I saw this in Bristol UK at the imax cinema.

Blown away.

http://www.oldmansea.com/

The Brothers McLeod
[SIZE=2]brothersmcleod.co.uk[/SIZE]

This is a really cool question.

I classify 'unique' as something that makes me go 'Holy freakin' WOW!' and makes my eyes pop out in awe. I would have to think on that one, but there is a South Korean film currently out called 'Wonderful Days' that blends miniatures, 2D, and 3D animation, splendidly. I have only seen the trailer for this and I hear the story isn't all that great, but just looking at it gives me goosebumps. I think it's already out on DVD, but only Region 3. They used to have a great website out, but unfortunately it's down. So here's the Internet Movie Database version.

The last time this kind of feeling struck me was when I saw Das Rad last year. The animation was pretty regular stop motion, but the storyline blew my mind off!

I also love that short called Powers of Ten.

By the way, Starevicz used real insects with wire armatures around them. That movie is absurdly beautiful. There's another one where he uses animated stuffed birds.

I'm dying to see a short called Ryan, I saw a short part of it on AWN... it's about Ryan Larkin, and the movie was mounted with some audio from a real interview and then illustrated with very creative 3d animation. It's always great to see a new approach and look to 3d!

For me michael DudokdeWit's Monk and the Fish was a real revalation since I had never seen watercolor's beeing used in animation before. Furthermore Richard Williams' the Thief and the Cobbler is still one of the most unique animated features from a graphical point of view. The op art style of some of the backgrounds combined with characters that appear to be flat (like a lot of the gards) and the hand animated camera moves are truly unique.

I also have a videotape with Chinese animation on it and it's all in a style very similar to chinese wallscreen artwork. You also have Daniel Greaves' manipulation which is a very unique combination between traditional, pixelation and stop motion animation as well as his film Flatworld.

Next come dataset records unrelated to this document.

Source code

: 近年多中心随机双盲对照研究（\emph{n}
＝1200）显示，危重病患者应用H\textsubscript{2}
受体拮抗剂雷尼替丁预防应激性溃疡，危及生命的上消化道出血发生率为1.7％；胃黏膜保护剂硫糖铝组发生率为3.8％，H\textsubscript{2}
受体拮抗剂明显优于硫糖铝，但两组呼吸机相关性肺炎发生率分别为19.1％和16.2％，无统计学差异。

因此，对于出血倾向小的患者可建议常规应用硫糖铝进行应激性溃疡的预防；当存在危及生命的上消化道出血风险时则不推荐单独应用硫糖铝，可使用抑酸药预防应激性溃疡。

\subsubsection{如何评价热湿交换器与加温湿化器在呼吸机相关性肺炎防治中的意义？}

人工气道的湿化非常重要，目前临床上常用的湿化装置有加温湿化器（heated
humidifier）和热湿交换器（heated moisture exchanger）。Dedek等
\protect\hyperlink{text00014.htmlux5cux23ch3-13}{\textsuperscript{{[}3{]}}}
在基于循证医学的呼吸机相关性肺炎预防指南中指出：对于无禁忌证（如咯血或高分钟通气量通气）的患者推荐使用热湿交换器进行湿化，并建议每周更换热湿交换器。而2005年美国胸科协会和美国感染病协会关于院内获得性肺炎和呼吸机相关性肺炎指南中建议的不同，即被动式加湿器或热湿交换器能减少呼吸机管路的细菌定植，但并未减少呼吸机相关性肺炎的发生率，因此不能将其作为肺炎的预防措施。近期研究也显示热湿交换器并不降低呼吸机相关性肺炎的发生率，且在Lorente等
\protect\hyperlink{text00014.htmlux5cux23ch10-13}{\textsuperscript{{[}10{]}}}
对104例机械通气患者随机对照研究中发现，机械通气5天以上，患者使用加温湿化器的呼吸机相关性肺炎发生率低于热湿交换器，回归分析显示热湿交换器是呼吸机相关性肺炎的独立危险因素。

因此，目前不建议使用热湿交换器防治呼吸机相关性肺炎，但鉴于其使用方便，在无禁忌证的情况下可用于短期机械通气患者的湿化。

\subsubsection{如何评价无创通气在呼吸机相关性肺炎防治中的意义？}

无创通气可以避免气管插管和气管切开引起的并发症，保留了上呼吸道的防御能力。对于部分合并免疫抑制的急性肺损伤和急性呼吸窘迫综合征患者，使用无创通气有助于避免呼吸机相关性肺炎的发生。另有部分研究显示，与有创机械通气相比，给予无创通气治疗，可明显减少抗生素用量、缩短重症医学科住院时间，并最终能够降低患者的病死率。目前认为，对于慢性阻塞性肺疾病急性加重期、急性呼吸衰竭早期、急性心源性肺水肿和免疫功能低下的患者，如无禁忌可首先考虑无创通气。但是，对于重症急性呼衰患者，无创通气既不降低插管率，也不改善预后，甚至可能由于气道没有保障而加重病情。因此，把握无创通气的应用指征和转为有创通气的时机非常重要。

I can keep on going like this forever so I leave it by these. I'm never really good at naming just one example cause I like a lot of very different things for different reasons.

Definitely the Brothers Quay. Street of Crocodiles. Very different, stop motion, nice use of objects, fabric and light. Love it.

Fantasia / Fantasia 2000

Visit my site http://www.animdesk.com

I once saw a very brief clip of what looked like an animated Chinese ink painting (a boy riding a water buffalo in a rice field), but that was a long long time ago.

Jan Svankmajer's stopmotion work with clay, and food, and metal, etc.

Mona Lisa Descending a Staircase (the name of the director escapes me)

I know I saw a film that was made using a giant pin board (like the kind where you press your hand on the back to make an image of your hand in the front accuratly out of little metal pins.) That was amazing.

Don't do nothing because you can't do everything.

I know I saw a film that was made using a giant pin board ....

It was probably 'Mindscape' by Jacques Drouin you saw.

And yes what a truly amazing technique!
it doesn't look at all like what you would expect, it lookes very much as if done in charcoal.
http://www.nfb.ca/animation/musee/drouin/html/en/portesouvertes_03/mclaren_03.html

Peter Wassink - Digital 2D Animator

Since last year, I have an almost irrational love for Barry Purves' short 'Next' in which a Shakespearian actor performs bits of all the plays he's ever written in 5 minutes' time. Being an Aardman short, it's stop motion, of course.
'Harpya' is a Belgian short with a surreal and eerie atmosphere and therefore holds the weirdest kind of fascination for me. It mixes several animation styles. I think 'real life stop motion' describes its style best.

Since someone recently raised the topic of originality in another thread, I thought I'd resurrect this 2-year-old thread, which recommends some animation that will transport you to another universe. ;)

Hopefully people will have new suggestions. :p

Jan Svankmajer's latest "Lunacy" takes his stop motion meat/body parts to a new level. Very bothersome but very effective and definitely original.

Another Brothers Quay fan.

For a beautiful style, I saw stop motion using water drops moved into shapes for a Japanese children's show. Cool stuff.